[[ Page excerpt open ]]

Rocky Jaiswal - AWS Certified Developer Associate Exam Notes

AWS Certified Developer Associate Exam Notes

05/06/2021

In May 2021 with God's grace I was able to pass the AWS Certified Developer Associate exam. This post will hopefully help you to prepare / revise the main concepts for the exam. This is based on my personal study / opinion and may or may not be the best way to prepare for you :)

I recommend that everyone starts with the exam overview here - https://aws.amazon.com/certification/certified-developer-associate/. Then sign-up for Udemy and start doing the exam course/s that they feel suit them best.

Recommendations

Best course - https://www.udemy.com/course/aws-certified-developer-associate-dva-c01/ by Stephene Maarek
Not just the best course for the exam, by far the best course to learn about AWS serverless features
Study course 1-2 times
Buy any 1-2 practice exams from Udemy - e.g. https://www.udemy.com/course/aws-developer-associate-practice-exams/
If you want to be super prepared, you can also do the relevant course from "acloudguru" (does not hurt but it is not so comprehensive like Stephene Maarek's course)

Notes

I have not covered basic things like - what is AWS, AWS history, EC2 instance types etc.
Basic AWS/Ops knowledge assumed (EC2, Docker, RDBMS etc.)
Things move fast in AWS, double check the information below (specially the numbers)

Route53

DNS manager, like name.com on AWS
Fully managed DNS provider that works well with AWS services
4 types of records supported
- A: hostname to IPv4
- AAAA: hostname to IPv6
- CNAME: hostname to hostname
- Alias: hostname to AWS resource (AWS special)
Global service (not region specific)
For ELB use Alias
TTL for DNS (URL to IP cache)
Lower TTL before migration
CNAME works only for non-root domains
You can't create a CNAME record that has the same name as the hosted zone (the zone apex)
https://docs.aws.amazon.com/Route53/latest/DeveloperGuide/resource-record-sets-choosing-alias-non-alias.html
Routing policies -
- Simple (A record, can add more than 1 IP address)
- Weighted distribution
- Latency based
- Failover
- Geolocation
- Geoproximity
ELBs have no IP addresses
Alias best used with ELB (free)
When domain name is bought elsewhere, change nameservers to point to AWS ones

IAM

Contol AWS resource access. Supports MFA, password policies, federation
For humans - Users, Groups. For AWS resources / external users - Roles
All access managed by policies (which is a JSON document)

[[ Page excerpt closed ]]

### Assigned task A
Reproduce the rows word for word, from their first line through the line that contains "MAS / Diplôme en enseignement pour le", including both of those lines.

[[ Extracted information open ]]

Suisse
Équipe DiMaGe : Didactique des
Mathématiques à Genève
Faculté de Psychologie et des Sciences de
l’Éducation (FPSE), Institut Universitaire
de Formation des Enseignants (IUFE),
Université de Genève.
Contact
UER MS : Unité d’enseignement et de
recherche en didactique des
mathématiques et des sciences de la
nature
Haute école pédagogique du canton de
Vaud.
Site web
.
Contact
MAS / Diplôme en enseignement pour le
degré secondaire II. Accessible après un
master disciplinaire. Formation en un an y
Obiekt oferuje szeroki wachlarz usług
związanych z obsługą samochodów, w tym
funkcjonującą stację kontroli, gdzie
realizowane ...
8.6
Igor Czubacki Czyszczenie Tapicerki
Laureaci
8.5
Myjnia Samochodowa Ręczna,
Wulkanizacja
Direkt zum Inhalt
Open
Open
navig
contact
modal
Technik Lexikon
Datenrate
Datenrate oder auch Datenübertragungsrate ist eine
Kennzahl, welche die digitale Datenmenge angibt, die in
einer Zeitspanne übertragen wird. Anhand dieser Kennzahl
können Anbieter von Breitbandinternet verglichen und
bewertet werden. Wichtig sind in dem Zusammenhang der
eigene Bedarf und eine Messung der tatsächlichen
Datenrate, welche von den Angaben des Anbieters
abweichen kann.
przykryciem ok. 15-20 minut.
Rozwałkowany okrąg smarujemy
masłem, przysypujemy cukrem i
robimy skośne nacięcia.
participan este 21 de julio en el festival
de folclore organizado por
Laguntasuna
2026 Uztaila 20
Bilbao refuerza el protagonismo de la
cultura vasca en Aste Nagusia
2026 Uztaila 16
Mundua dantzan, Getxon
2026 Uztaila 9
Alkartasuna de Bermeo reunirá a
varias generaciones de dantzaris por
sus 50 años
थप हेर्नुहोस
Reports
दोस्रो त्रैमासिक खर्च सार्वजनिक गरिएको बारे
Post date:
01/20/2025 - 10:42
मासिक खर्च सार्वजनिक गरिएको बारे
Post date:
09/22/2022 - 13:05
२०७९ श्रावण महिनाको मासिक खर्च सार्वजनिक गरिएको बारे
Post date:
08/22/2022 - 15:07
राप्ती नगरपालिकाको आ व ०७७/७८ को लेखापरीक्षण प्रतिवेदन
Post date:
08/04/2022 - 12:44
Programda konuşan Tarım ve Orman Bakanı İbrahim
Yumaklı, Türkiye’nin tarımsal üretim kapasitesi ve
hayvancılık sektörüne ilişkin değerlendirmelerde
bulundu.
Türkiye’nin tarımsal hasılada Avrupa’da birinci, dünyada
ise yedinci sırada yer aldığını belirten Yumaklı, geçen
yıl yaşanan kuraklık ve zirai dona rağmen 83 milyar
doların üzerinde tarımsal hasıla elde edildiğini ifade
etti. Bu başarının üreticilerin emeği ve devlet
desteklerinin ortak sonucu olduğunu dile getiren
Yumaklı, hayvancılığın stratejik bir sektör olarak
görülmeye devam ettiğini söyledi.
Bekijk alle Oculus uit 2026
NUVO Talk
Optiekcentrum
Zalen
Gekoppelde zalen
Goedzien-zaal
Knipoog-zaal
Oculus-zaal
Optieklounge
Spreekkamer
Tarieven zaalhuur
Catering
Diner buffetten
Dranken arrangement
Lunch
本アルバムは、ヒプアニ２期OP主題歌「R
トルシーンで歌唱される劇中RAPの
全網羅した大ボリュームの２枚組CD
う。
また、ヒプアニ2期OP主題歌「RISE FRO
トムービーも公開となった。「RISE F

[[ Extracted information closed ]]

### Assigned task B
According to the exam notes, which Route53 record type maps a hostname to an IPv6 address?

### Task response A
Suisse
Équipe DiMaGe : Didactique des
Mathématiques à Genève
Faculté de Psychologie et des Sciences de
l’Éducation (FPSE), Institut Universitaire
de Formation des Enseignants (IUFE),
Université de Genève.
Contact
UER MS : Unité d’enseignement et de
recherche en didactique des
mathématiques et des sciences de la
nature
Haute école pédagogique du canton de
Vaud.
Site web
.
Contact
MAS / Diplôme en enseignement pour le

### Task response B
AAAA